Work to complete: The answer must be every line below that contains the string "verbatim".

Task inputs:

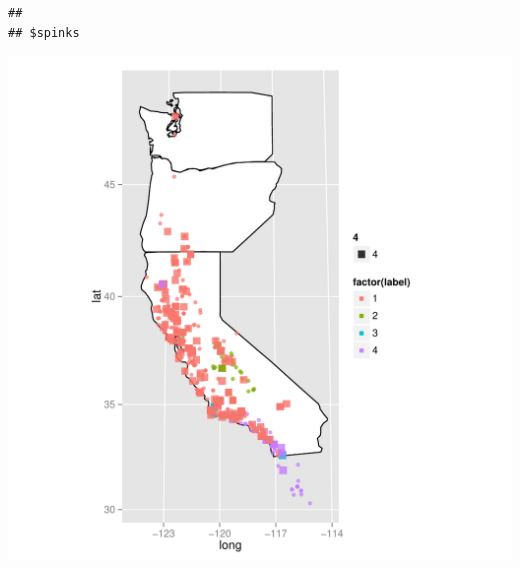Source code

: \documentclass{article}\usepackage{graphicx, color}
\makeatletter
\def\maxwidth{ %
  \ifdim\Gin@nat@width>\linewidth
    \linewidth
  \else
    \Gin@nat@width
  \fi
}
\newenvironment{kframe}{%
 \def\at@end@of@kframe{}%
 \ifinner\ifhmode%
  \def\at@end@of@kframe{\end{minipage}}%
  \begin{minipage}{\columnwidth}%
 \fi\fi%
 \def\FrameCommand##1{\hskip\@totalleftmargin \hskip-\fboxsep
 \colorbox{shadecolor}{##1}\hskip-\fboxsep
     \hskip-\linewidth \hskip-\@totalleftmargin \hskip\columnwidth}%
 \MakeFramed {\advance\hsize-\width
   \@totalleftmargin\z@ \linewidth\hsize
   \@setminipage}}%
 {\par\unskip\endMakeFramed%
 \at@end@of@kframe}
\newenvironment{knitrout}{}{} %
\makeatother
\begin{document}
\begin{knitrout}
\begin{kframe}\begin{verbatim}
## 
## $spinks
\end{verbatim}
\end{kframe}
\includegraphics[width=\maxwidth]{figure/rf-map4} 


\end{knitrout}
\end{document}
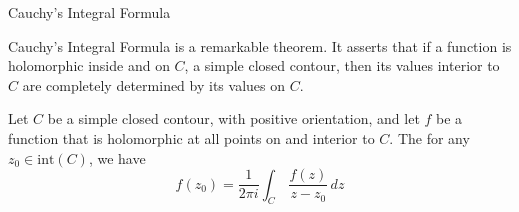 \vspace*{1em}

\begin{mdframed}
\begin{center}
{\Large Cauchy's Integral Formula}
\end{center}
\end{mdframed}

\begin{discussion}
Cauchy's Integral Formula is a remarkable theorem. It asserts that if a function is holomorphic inside and on $C$, a simple closed contour, then its values interior to $C$ are completely determined by its values on $C$. 
\end{discussion}

\vspace*{1em}

\begin{theorem}\label{cintform}
Let $C$ be a simple closed contour, with positive orientation, and let $f$ be a function that is holomorphic at all points on and interior to $C$. The for any $z_0 \in \mathrm{int}(C)$, we have
\[f(z_0) = \frac{1}{2\pi i}\int_C\,\frac{f(z)}{z - z_0}\,dz\]
\end{theorem}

Your solution:
\begin{kframe}\begin{verbatim}
\end{verbatim}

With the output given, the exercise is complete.